Here’s a summary of the SELinux-related changes in the recently released 2.6.17 kernel.
- Endian fix, for confusion of ntohs() & htons().
- Support for context-based audit filtering, allowing various components of the SELinux security context to be used as audit filter selectors.
- Hardwire important SE Linux events to the audit subsystem.
- Various audit/SELinux integration.
- Only gather SELinux context strings for inodes if an audit event is being generated, makes considerable performance savings.
- Check for failed kmalloc in security_sid_to_context(), nice bugfix
- Capture SELinux subject/object context information, which distinguishes subjects and objects in audit records.
- Add slab cache for inode security struct. This saves a lot of kernel memory (more than 500K on a 64-bit machine).
- Various selinuxfs cleanups.
Jamal Hadi Salim
- Disable automatic labeling of new inodes when no policy is loaded. This stops SELinux from setting the default ‘unlabeled’ label on new disk inodes if no policy is loaded, to work around some obscure cases where systems later have incorrect (but safe) labels on files.

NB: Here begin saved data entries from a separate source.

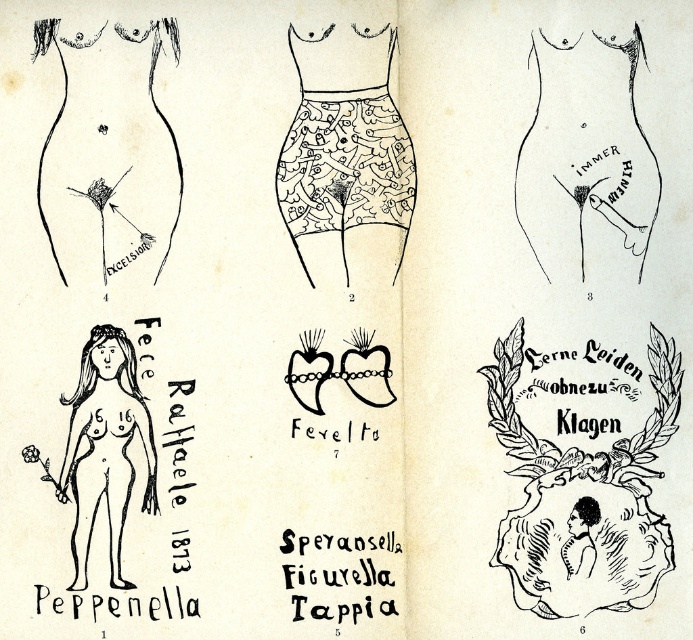
Is point (168, 177) less distant than point (581, 205)?

No, (168, 177) is further to viewer.

Consider the image. Is matte black underwear at lower left positioned in front of black ink drawing of torso at upper center?

No, matte black underwear at lower left is behind black ink drawing of torso at upper center.

Is point (157, 227) positioned behind point (656, 202)?

Yes, point (157, 227) is behind point (656, 202).

Locate an element on the screen. matte black underwear at lower left is located at coordinates (109, 156).

Which is below, black paper laurel wreath at center or black line drawing nude woman at lower left?

black paper laurel wreath at center is below.

Is black paper laurel wreath at center wider than black line drawing nude woman at lower left?

Yes.

Describe the element at coordinates (584, 500) in the screenshot. The image size is (693, 640). I see `black paper laurel wreath at center` at that location.

The width and height of the screenshot is (693, 640). I want to click on black paper laurel wreath at center, so click(584, 500).

Can you confirm if black lace underwear at center is thinner than black lace bikini top at upper center?

No.

Looking at this image, is black lace underwear at center wider than black lace bikini top at upper center?

Indeed, black lace underwear at center has a greater width compared to black lace bikini top at upper center.

The width and height of the screenshot is (693, 640). Find the location of `black lace underwear at center`. black lace underwear at center is located at coordinates (344, 166).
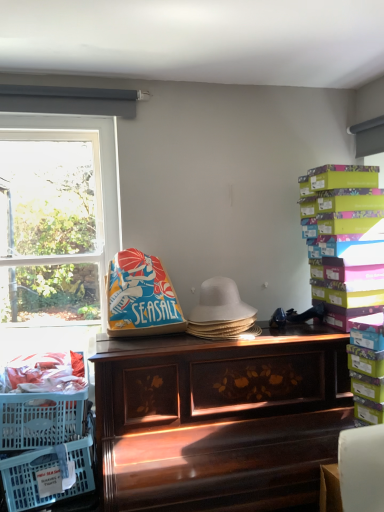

- Fix sb_lock/sb_security_lock nesting, detected by Ingo’s lock validator.
- Clear selinux_enabled flag upon runtime disable, bugfix.
- TCP/UDP getpeersec. This provides a mechanism for applications to determine the security context of peers they’re communicating with, via IPSec xfrm labeling. For TCP, there’s a new SO_GETPEERSEC option for getsockopt() which returns the peer security context. For UDP, the peer security context may be retrieved on a per-message basis after setting a new IP_PASSEC socket option, then accessing the value via CMSG auxiliary data.
- Authorize deletion of IPSec/xfrm labeling policies.